Die Ausstellung „Tatjana“ der Künstlerin Kristina Schuldt wird am Mittwoch, 4. Februar, in der Neubrandenburger Kunstsammlung eröffnet. Die Vernissage findet ab 17 Uhr statt, das Grußwort wird Neubrandenburgs stellvertretender Oberbürgermeister Peter Modemann (CDU) halten. In das Werk der Künstlerin wird Ulrike Pennewitz, die Leiterin der Kunstsammlung, einführen. Auch Kristina Schuldt wird bei der Eröffnung anwesend sein.

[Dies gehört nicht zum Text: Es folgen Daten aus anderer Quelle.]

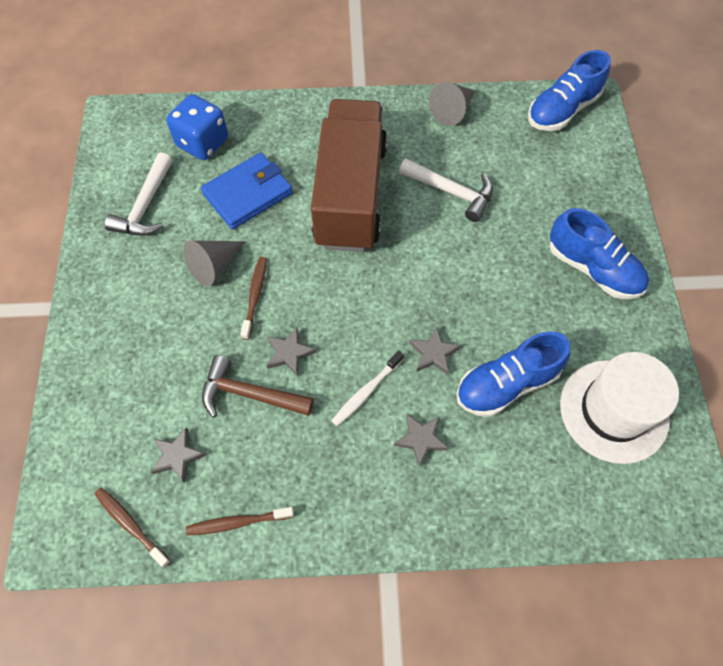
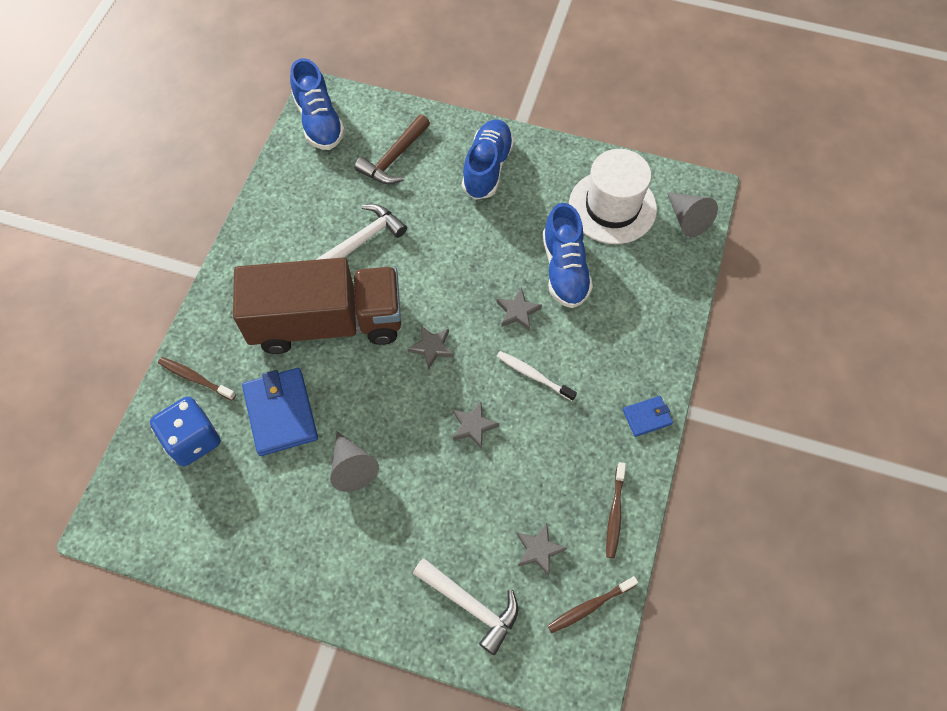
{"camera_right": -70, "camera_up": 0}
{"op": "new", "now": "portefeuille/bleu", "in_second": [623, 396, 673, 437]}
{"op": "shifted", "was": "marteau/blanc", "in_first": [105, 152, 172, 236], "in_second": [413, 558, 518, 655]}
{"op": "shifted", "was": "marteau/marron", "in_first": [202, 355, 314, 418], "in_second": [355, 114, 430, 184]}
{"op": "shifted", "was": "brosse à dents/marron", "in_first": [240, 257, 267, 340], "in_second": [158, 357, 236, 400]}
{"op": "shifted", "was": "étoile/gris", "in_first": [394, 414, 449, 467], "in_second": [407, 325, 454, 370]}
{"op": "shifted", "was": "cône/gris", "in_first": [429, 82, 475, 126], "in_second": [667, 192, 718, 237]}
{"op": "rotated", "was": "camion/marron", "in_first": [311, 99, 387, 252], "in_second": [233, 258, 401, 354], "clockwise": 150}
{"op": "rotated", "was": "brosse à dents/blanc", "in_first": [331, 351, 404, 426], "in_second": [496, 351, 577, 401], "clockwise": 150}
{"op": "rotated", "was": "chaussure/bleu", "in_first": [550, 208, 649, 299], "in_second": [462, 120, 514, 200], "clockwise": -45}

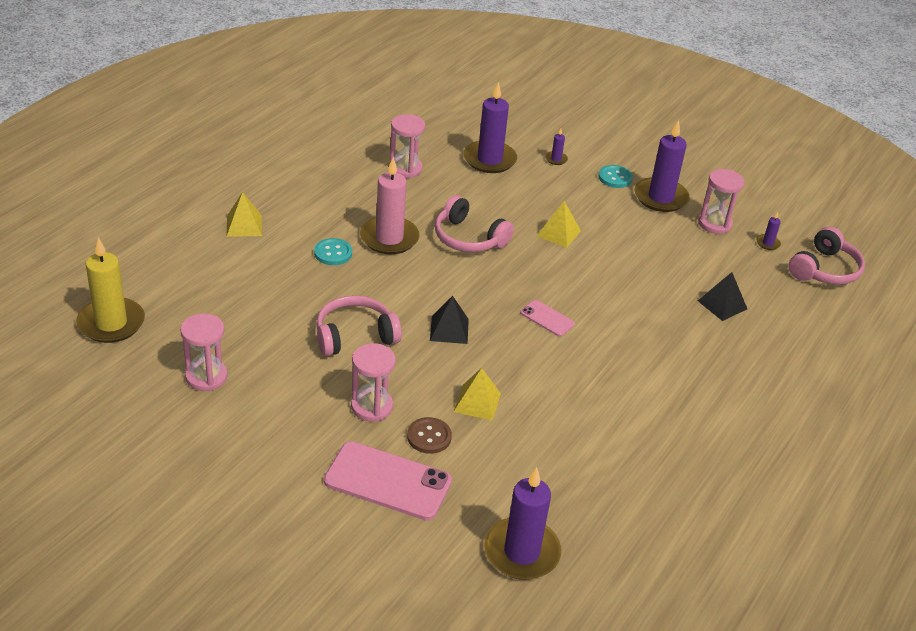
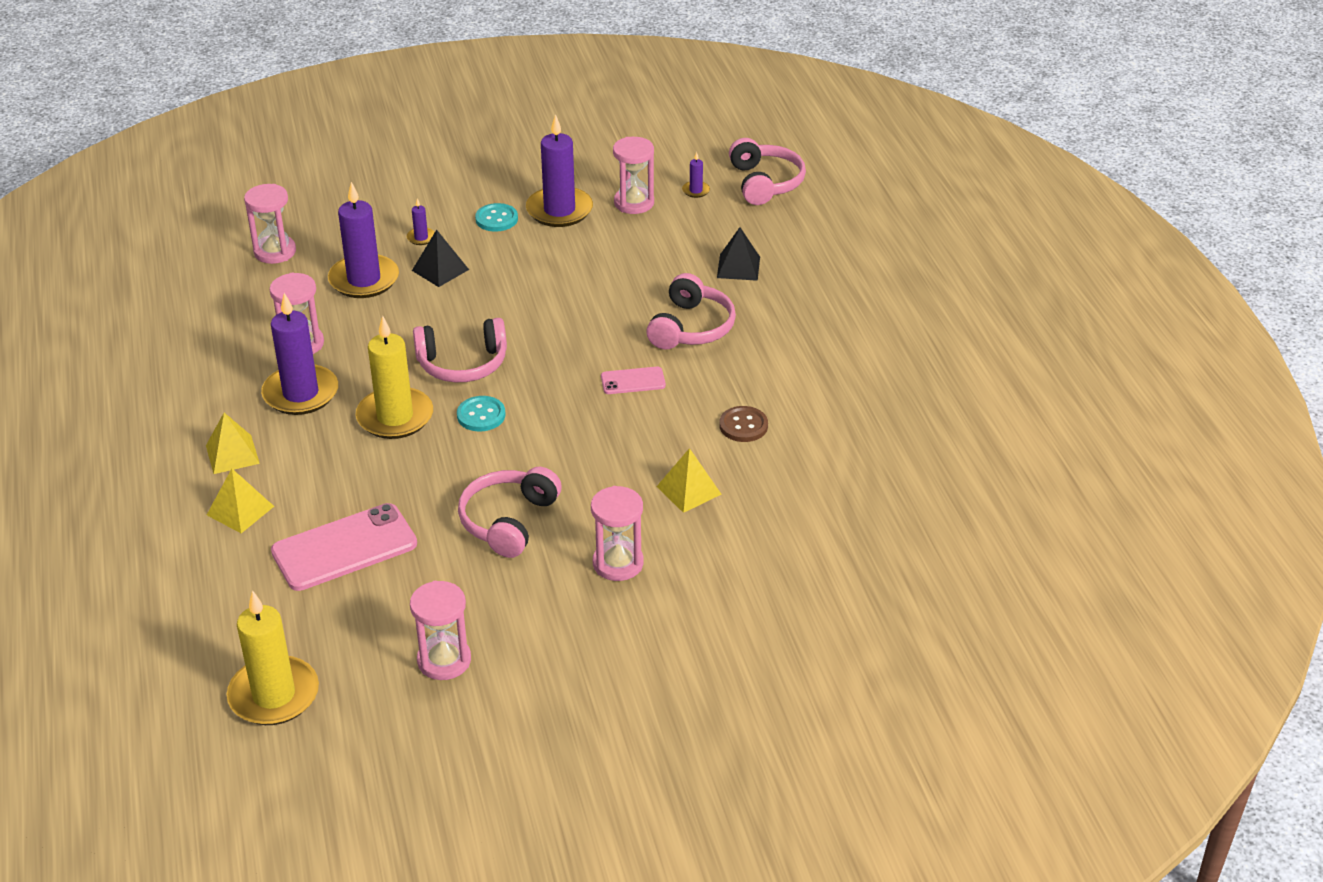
{"camera_right": -45, "camera_up": 0}
{"op": "new", "now": "sablier/rose", "in_second": [244, 184, 296, 264]}
{"op": "new", "now": "casque audio/rose", "in_second": [646, 273, 736, 350]}
{"op": "shifted", "was": "bouton/turquoise", "in_first": [314, 238, 352, 265], "in_second": [457, 396, 505, 431]}
{"op": "shifted", "was": "téléphone/rose", "in_first": [324, 441, 452, 520], "in_second": [271, 503, 417, 591]}
{"op": "shifted", "was": "bouton/marron", "in_first": [407, 417, 452, 454], "in_second": [719, 406, 768, 442]}
{"op": "shifted", "was": "pyramide/noir", "in_first": [430, 296, 469, 344], "in_second": [412, 230, 469, 287]}
{"op": "shifted", "was": "bougie/violet", "in_first": [484, 467, 561, 580], "in_second": [261, 293, 338, 415]}
{"op": "shifted", "was": "pyramide/jaune", "in_first": [537, 201, 581, 248], "in_second": [206, 413, 260, 474]}
{"op": "repainted", "was": "bougie/rose", "now": "bougie/jaune", "in_first": [360, 157, 419, 254], "in_second": [355, 316, 433, 439]}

Weiblicher Körper steht im Fokus
Die Künstlerin wurde im Jahr 1982 in Moskau geboren. Mitte der 1980er-Jahre kam sie nach Neubrandenburg, „wo sie aufwuchs und erste künstlerische Impulse erhielt“, heißt es aus dem Neubrandenburger Rathaus. Heute lebt und arbeitet Kristina Schuldt in Leipzig. „Ihre Werke wurden in zahlreichen internationalen Einzel- und Gruppenausstellungen gezeigt und sind weltweit in institutionellen wie privaten Sammlungen vertreten“, wird erläutert. Ihr Fokus liege auf der menschlichen Figur und insbesondere dem weiblichen Körper.
In ihren Bildern „verschmelzen kunsthistorische und literarische Referenzen mit politischen, feministischen und persönlichen Themen zu rätselhaften, zugleich humorvollen Kompositionen“, heißt es aus der Pressestelle der Stadt. Die Bilder von Kristina Schuldt „reflektieren die zerstreute Aufmerksamkeit unserer hochvernetzten Gegenwart und vermitteln den Menschen als eine im Bildraum gleichzeitig ein- wie auftauchende Gestalt“.
Die Ausstellung entsteht in Zusammenarbeit mit der Galerie „Eigen + Art“. Zur Ausstellung gibt es auch ein Begleitprogramm, die Kunstsammlung bietet „ein Künstlerinnengespräch, Sonderführungen und museumspädagogische Angebote an“. Weitere Informationen zu dem Programm gibt es im Internet auf der Seite der Neubrandenburger Kunstsammlung.